**EXERCISE BRIEF:**
Reproduce the Silent Hill film review below word for word, in full.

**PASSAGE TO READ:**
######
Laura, played by Evie Templeton, is easily the standout. She is wonderfully creepy and unpredictable, and injects some much-needed personality into a film where most of the characters feel like background NPCs waiting for their dialogue prompt. That isn't a knock on Anderson at all, since she has her hands full with multiple characters in this flick and juggles them quite well.

Oddly enough, this reminded me more of Silent Hill: Revelation than the original Silent Hill film. It never wraps up a complete movie, and the plot often feels paper-thin despite some heavy psychological themes. The atmosphere and scenery do most of the hard work, while the story struggles to find a direction. You can see where the film wants to explore trauma and guilt, but the pieces never fit together into a complete picture.

Director Christophe Gans returns after gracing us with the first Silent Hill, but this time he doesn’t quite recapture the same magic. Visually, he’s still on target, but the storytelling feels incomplete, like a puzzle missing just enough pieces to be tossed in the trash.

Then again, if you’ve ever played a Silent Hill game or watched the previous films, this may all feel strangely familiar. Great mood, deliberate pacing, and a journey that never quite clarifies its destination. It isn’t awful. Just another haunting trip through Silent Hill that looks the part but never fully finds its soul.
######
**EXTRACTED RECORDS:**
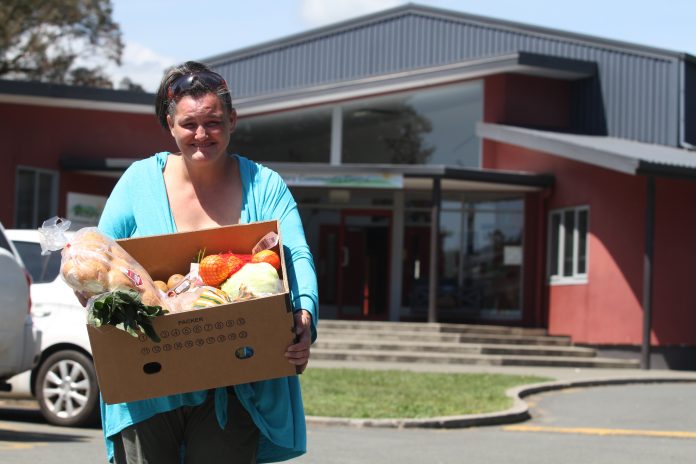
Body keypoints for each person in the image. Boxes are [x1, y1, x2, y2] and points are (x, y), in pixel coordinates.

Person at [96, 60, 318, 463]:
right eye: (189, 124)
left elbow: (296, 253)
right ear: (170, 124)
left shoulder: (264, 185)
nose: (201, 135)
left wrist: (304, 314)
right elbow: (100, 257)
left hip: (235, 381)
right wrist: (92, 292)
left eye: (213, 122)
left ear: (232, 120)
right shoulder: (138, 183)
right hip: (148, 381)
######
**ANSWER SPACE:**
Laura, played by Evie Templeton, is easily the standout. She is wonderfully creepy and unpredictable, and injects some much-needed personality into a film where most of the characters feel like background NPCs waiting for their dialogue prompt. That isn't a knock on Anderson at all, since she has her hands full with multiple characters in this flick and juggles them quite well.

Oddly enough, this reminded me more of Silent Hill: Revelation than the original Silent Hill film. It never wraps up a complete movie, and the plot often feels paper-thin despite some heavy psychological themes. The atmosphere and scenery do most of the hard work, while the story struggles to find a direction. You can see where the film wants to explore trauma and guilt, but the pieces never fit together into a complete picture.

Director Christophe Gans returns after gracing us with the first Silent Hill, but this time he doesn’t quite recapture the same magic. Visually, he’s still on target, but the storytelling feels incomplete, like a puzzle missing just enough pieces to be tossed in the trash.

Then again, if you’ve ever played a Silent Hill game or watched the previous films, this may all feel strangely familiar. Great mood, deliberate pacing, and a journey that never quite clarifies its destination. It isn’t awful. Just another haunting trip through Silent Hill that looks the part but never fully finds its soul.